In the shadow of US export restrictions on Nvidia chips, Chinese tech companies are expanding their cooperation with Huawei Technologies Co Ltd to use the latter's AI chips for training of large language models.

iFlytek, for instance, said on Sunday that its proprietary deep reasoning model Spark X1 is the industry's only large language model trained entirely on China's domestic computational infrastructure.

iFlytek said it is partnering with Huawei's AI chip research team to create better domestic computing solutions for AI training, and that Spark X1 demonstrates significant improvements across general AI tasks, including mathematics, coding, logical reasoning, text generation, language understanding and knowledge-based Q&A.

Semiconductor research company ICwise said in a report that Washington's tariffs could accelerate China's shift toward non-US chips, squeezing US players.

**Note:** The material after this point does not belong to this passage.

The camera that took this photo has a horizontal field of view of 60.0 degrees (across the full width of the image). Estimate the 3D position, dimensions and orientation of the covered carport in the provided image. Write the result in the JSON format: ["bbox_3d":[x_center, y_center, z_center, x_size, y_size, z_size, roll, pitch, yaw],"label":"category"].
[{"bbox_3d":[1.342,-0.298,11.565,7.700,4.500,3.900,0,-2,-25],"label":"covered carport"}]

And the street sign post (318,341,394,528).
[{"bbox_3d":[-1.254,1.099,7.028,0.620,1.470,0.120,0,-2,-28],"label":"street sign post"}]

"China's mature-node semiconductors, meaning chip-processing technology using 28 nanometers and above, are already competing with US rivals in automotive micro control units, power devices, memory chips and mid-to-low-end chips. While these products primarily target cost-sensitive markets, tariffs could amplify their price advantages, hastening the displacement of US components," ICwise added.

Meanwhile, China's semiconductor exports to the US are minimal, insulating the sector from immediate tariff shocks. This structural resilience allows Chinese firms to focus on import substitution rather than scrambling to mitigate export losses, ICwise said.

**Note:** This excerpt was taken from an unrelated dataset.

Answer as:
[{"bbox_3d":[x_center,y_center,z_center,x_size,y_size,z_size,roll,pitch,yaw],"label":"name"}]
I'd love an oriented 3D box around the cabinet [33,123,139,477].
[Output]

Xiang Ligang, director-general of the Zhongguancun Modern Information Consumer Application Industry Technology Alliance, a telecom industry association, said, "China's semiconductor industry, tempered by years of US sanctions, now boasts a near-complete supply chain."

"Previous restrictions ironically catalyzed China's progress in chips. The latest tariffs may similarly drive upgrades, particularly in high-value upstream segments like lithography machines and specialty chemicals. While short-term disruptions are inevitable, the sector's strategic focus could transform external pressure into a catalyst for innovation," Xiang added.

Wei Shaojun, president of the integrated circuit design branch of the China Semiconductor Industry Association, said: "The more others suppress us, the more we need to be self-reliant. But self-reliance does not mean self-isolation. It is about finding ways to break the containment."

"China needs to promote the re-globalization of the semiconductor industry by achieving self-reliance in crucial technologies as well as by teaming up with countries and enterprises that are willing to cooperate," said Wei.